Task description:
From the entries below, pull out every line that contains the word "left" and copy those lines unchanged, treating uppercase and lowercase as different.
[Start of section]
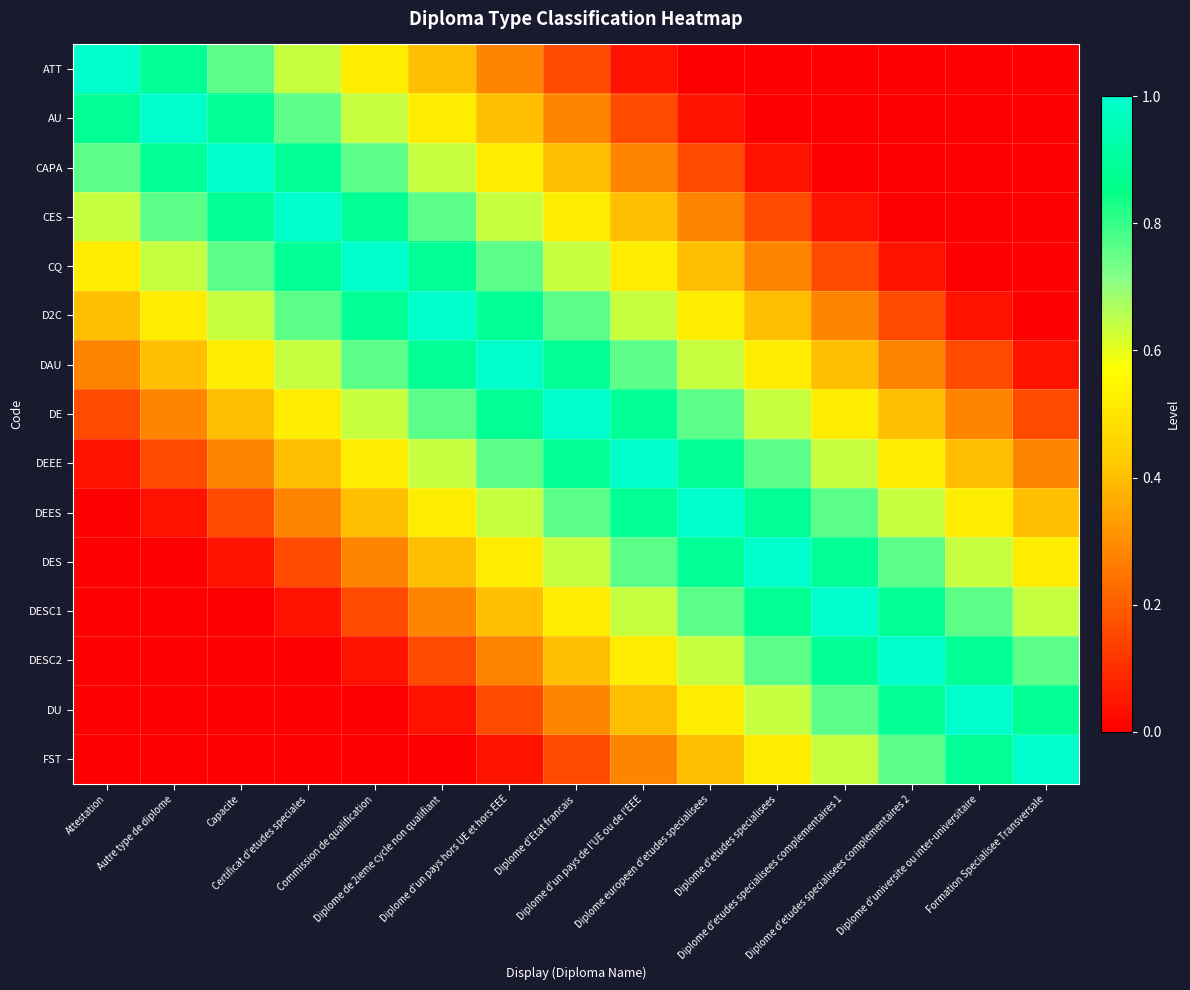

Reading left to right, list all the values displayed in this chart.

ATT: Attestation=1.0	Autre type de diplome=0.9	Capacite=0.8	Certificat d'etudes speciales=0.6	Commission de qualification=0.5	Diplome de 2ieme cycle non qualifiant=0.4	Diplome d'un pays hors UE et hors EEE=0.3	Diplome d'Etat francais=0.2	Diplome d'un pays de l'UE ou de l'EEE=0.0	Diplome europeen d'etudes specialisees=0.0	Diplome d'etudes specialisees=0.0	Diplome d'etudes specialisees complementaires 1=0.0	Diplome d'etudes specialisees complementaires 2=0.0	Diplome d'universite ou inter-universitaire=0.0	Formation Specialisee Transversale=0.0
AU: Attestation=0.9	Autre type de diplome=1.0	Capacite=0.9	Certificat d'etudes speciales=0.8	Commission de qualification=0.6	Diplome de 2ieme cycle non qualifiant=0.5	Diplome d'un pays hors UE et hors EEE=0.4	Diplome d'Etat francais=0.3	Diplome d'un pays de l'UE ou de l'EEE=0.2	Diplome europeen d'etudes specialisees=0.0	Diplome d'etudes specialisees=0.0	Diplome d'etudes specialisees complementaires 1=0.0	Diplome d'etudes specialisees complementaires 2=0.0	Diplome d'universite ou inter-universitaire=0.0	Formation Specialisee Transversale=0.0
CAPA: Attestation=0.8	Autre type de diplome=0.9	Capacite=1.0	Certificat d'etudes speciales=0.9	Commission de qualification=0.8	Diplome de 2ieme cycle non qualifiant=0.6	Diplome d'un pays hors UE et hors EEE=0.5	Diplome d'Etat francais=0.4	Diplome d'un pays de l'UE ou de l'EEE=0.3	Diplome europeen d'etudes specialisees=0.2	Diplome d'etudes specialisees=0.0	Diplome d'etudes specialisees complementaires 1=0.0	Diplome d'etudes specialisees complementaires 2=0.0	Diplome d'universite ou inter-universitaire=0.0	Formation Specialisee Transversale=0.0
CES: Attestation=0.6	Autre type de diplome=0.8	Capacite=0.9	Certificat d'etudes speciales=1.0	Commission de qualification=0.9	Diplome de 2ieme cycle non qualifiant=0.8	Diplome d'un pays hors UE et hors EEE=0.6	Diplome d'Etat francais=0.5	Diplome d'un pays de l'UE ou de l'EEE=0.4	Diplome europeen d'etudes specialisees=0.3	Diplome d'etudes specialisees=0.2	Diplome d'etudes specialisees complementaires 1=0.0	Diplome d'etudes specialisees complementaires 2=0.0	Diplome d'universite ou inter-universitaire=0.0	Formation Specialisee Transversale=0.0
CQ: Attestation=0.5	Autre type de diplome=0.6	Capacite=0.8	Certificat d'etudes speciales=0.9	Commission de qualification=1.0	Diplome de 2ieme cycle non qualifiant=0.9	Diplome d'un pays hors UE et hors EEE=0.8	Diplome d'Etat francais=0.6	Diplome d'un pays de l'UE ou de l'EEE=0.5	Diplome europeen d'etudes specialisees=0.4	Diplome d'etudes specialisees=0.3	Diplome d'etudes specialisees complementaires 1=0.2	Diplome d'etudes specialisees complementaires 2=0.0	Diplome d'universite ou inter-universitaire=0.0	Formation Specialisee Transversale=0.0
D2C: Attestation=0.4	Autre type de diplome=0.5	Capacite=0.6	Certificat d'etudes speciales=0.8	Commission de qualification=0.9	Diplome de 2ieme cycle non qualifiant=1.0	Diplome d'un pays hors UE et hors EEE=0.9	Diplome d'Etat francais=0.8	Diplome d'un pays de l'UE ou de l'EEE=0.6	Diplome europeen d'etudes specialisees=0.5	Diplome d'etudes specialisees=0.4	Diplome d'etudes specialisees complementaires 1=0.3	Diplome d'etudes specialisees complementaires 2=0.2	Diplome d'universite ou inter-universitaire=0.0	Formation Specialisee Transversale=0.0
DAU: Attestation=0.3	Autre type de diplome=0.4	Capacite=0.5	Certificat d'etudes speciales=0.6	Commission de qualification=0.8	Diplome de 2ieme cycle non qualifiant=0.9	Diplome d'un pays hors UE et hors EEE=1.0	Diplome d'Etat francais=0.9	Diplome d'un pays de l'UE ou de l'EEE=0.8	Diplome europeen d'etudes specialisees=0.6	Diplome d'etudes specialisees=0.5	Diplome d'etudes specialisees complementaires 1=0.4	Diplome d'etudes specialisees complementaires 2=0.3	Diplome d'universite ou inter-universitaire=0.2	Formation Specialisee Transversale=0.0
DE: Attestation=0.2	Autre type de diplome=0.3	Capacite=0.4	Certificat d'etudes speciales=0.5	Commission de qualification=0.6	Diplome de 2ieme cycle non qualifiant=0.8	Diplome d'un pays hors UE et hors EEE=0.9	Diplome d'Etat francais=1.0	Diplome d'un pays de l'UE ou de l'EEE=0.9	Diplome europeen d'etudes specialisees=0.8	Diplome d'etudes specialisees=0.6	Diplome d'etudes specialisees complementaires 1=0.5	Diplome d'etudes specialisees complementaires 2=0.4	Diplome d'universite ou inter-universitaire=0.3	Formation Specialisee Transversale=0.2
DEEE: Attestation=0.0	Autre type de diplome=0.2	Capacite=0.3	Certificat d'etudes speciales=0.4	Commission de qualification=0.5	Diplome de 2ieme cycle non qualifiant=0.6	Diplome d'un pays hors UE et hors EEE=0.8	Diplome d'Etat francais=0.9	Diplome d'un pays de l'UE ou de l'EEE=1.0	Diplome europeen d'etudes specialisees=0.9	Diplome d'etudes specialisees=0.8	Diplome d'etudes specialisees complementaires 1=0.6	Diplome d'etudes specialisees complementaires 2=0.5	Diplome d'universite ou inter-universitaire=0.4	Formation Specialisee Transversale=0.3
DEES: Attestation=0.0	Autre type de diplome=0.0	Capacite=0.2	Certificat d'etudes speciales=0.3	Commission de qualification=0.4	Diplome de 2ieme cycle non qualifiant=0.5	Diplome d'un pays hors UE et hors EEE=0.6	Diplome d'Etat francais=0.8	Diplome d'un pays de l'UE ou de l'EEE=0.9	Diplome europeen d'etudes specialisees=1.0	Diplome d'etudes specialisees=0.9	Diplome d'etudes specialisees complementaires 1=0.8	Diplome d'etudes specialisees complementaires 2=0.6	Diplome d'universite ou inter-universitaire=0.5	Formation Specialisee Transversale=0.4
DES: Attestation=0.0	Autre type de diplome=0.0	Capacite=0.0	Certificat d'etudes speciales=0.2	Commission de qualification=0.3	Diplome de 2ieme cycle non qualifiant=0.4	Diplome d'un pays hors UE et hors EEE=0.5	Diplome d'Etat francais=0.6	Diplome d'un pays de l'UE ou de l'EEE=0.8	Diplome europeen d'etudes specialisees=0.9	Diplome d'etudes specialisees=1.0	Diplome d'etudes specialisees complementaires 1=0.9	Diplome d'etudes specialisees complementaires 2=0.8	Diplome d'universite ou inter-universitaire=0.6	Formation Specialisee Transversale=0.5
DESC1: Attestation=0.0	Autre type de diplome=0.0	Capacite=0.0	Certificat d'etudes speciales=0.0	Commission de qualification=0.2	Diplome de 2ieme cycle non qualifiant=0.3	Diplome d'un pays hors UE et hors EEE=0.4	Diplome d'Etat francais=0.5	Diplome d'un pays de l'UE ou de l'EEE=0.6	Diplome europeen d'etudes specialisees=0.8	Diplome d'etudes specialisees=0.9	Diplome d'etudes specialisees complementaires 1=1.0	Diplome d'etudes specialisees complementaires 2=0.9	Diplome d'universite ou inter-universitaire=0.8	Formation Specialisee Transversale=0.6
DESC2: Attestation=0.0	Autre type de diplome=0.0	Capacite=0.0	Certificat d'etudes speciales=0.0	Commission de qualification=0.0	Diplome de 2ieme cycle non qualifiant=0.2	Diplome d'un pays hors UE et hors EEE=0.3	Diplome d'Etat francais=0.4	Diplome d'un pays de l'UE ou de l'EEE=0.5	Diplome europeen d'etudes specialisees=0.6	Diplome d'etudes specialisees=0.8	Diplome d'etudes specialisees complementaires 1=0.9	Diplome d'etudes specialisees complementaires 2=1.0	Diplome d'universite ou inter-universitaire=0.9	Formation Specialisee Transversale=0.8
DU: Attestation=0.0	Autre type de diplome=0.0	Capacite=0.0	Certificat d'etudes speciales=0.0	Commission de qualification=0.0	Diplome de 2ieme cycle non qualifiant=0.0	Diplome d'un pays hors UE et hors EEE=0.2	Diplome d'Etat francais=0.3	Diplome d'un pays de l'UE ou de l'EEE=0.4	Diplome europeen d'etudes specialisees=0.5	Diplome d'etudes specialisees=0.6	Diplome d'etudes specialisees complementaires 1=0.8	Diplome d'etudes specialisees complementaires 2=0.9	Diplome d'universite ou inter-universitaire=1.0	Formation Specialisee Transversale=0.9
FST: Attestation=0.0	Autre type de diplome=0.0	Capacite=0.0	Certificat d'etudes speciales=0.0	Commission de qualification=0.0	Diplome de 2ieme cycle non qualifiant=0.0	Diplome d'un pays hors UE et hors EEE=0.0	Diplome d'Etat francais=0.2	Diplome d'un pays de l'UE ou de l'EEE=0.3	Diplome europeen d'etudes specialisees=0.4	Diplome d'etudes specialisees=0.5	Diplome d'etudes specialisees complementaires 1=0.6	Diplome d'etudes specialisees complementaires 2=0.8	Diplome d'universite ou inter-universitaire=0.9	Formation Specialisee Transversale=1.0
[End of section]
Exercise response:
Reading left to right, list all the values displayed in this chart.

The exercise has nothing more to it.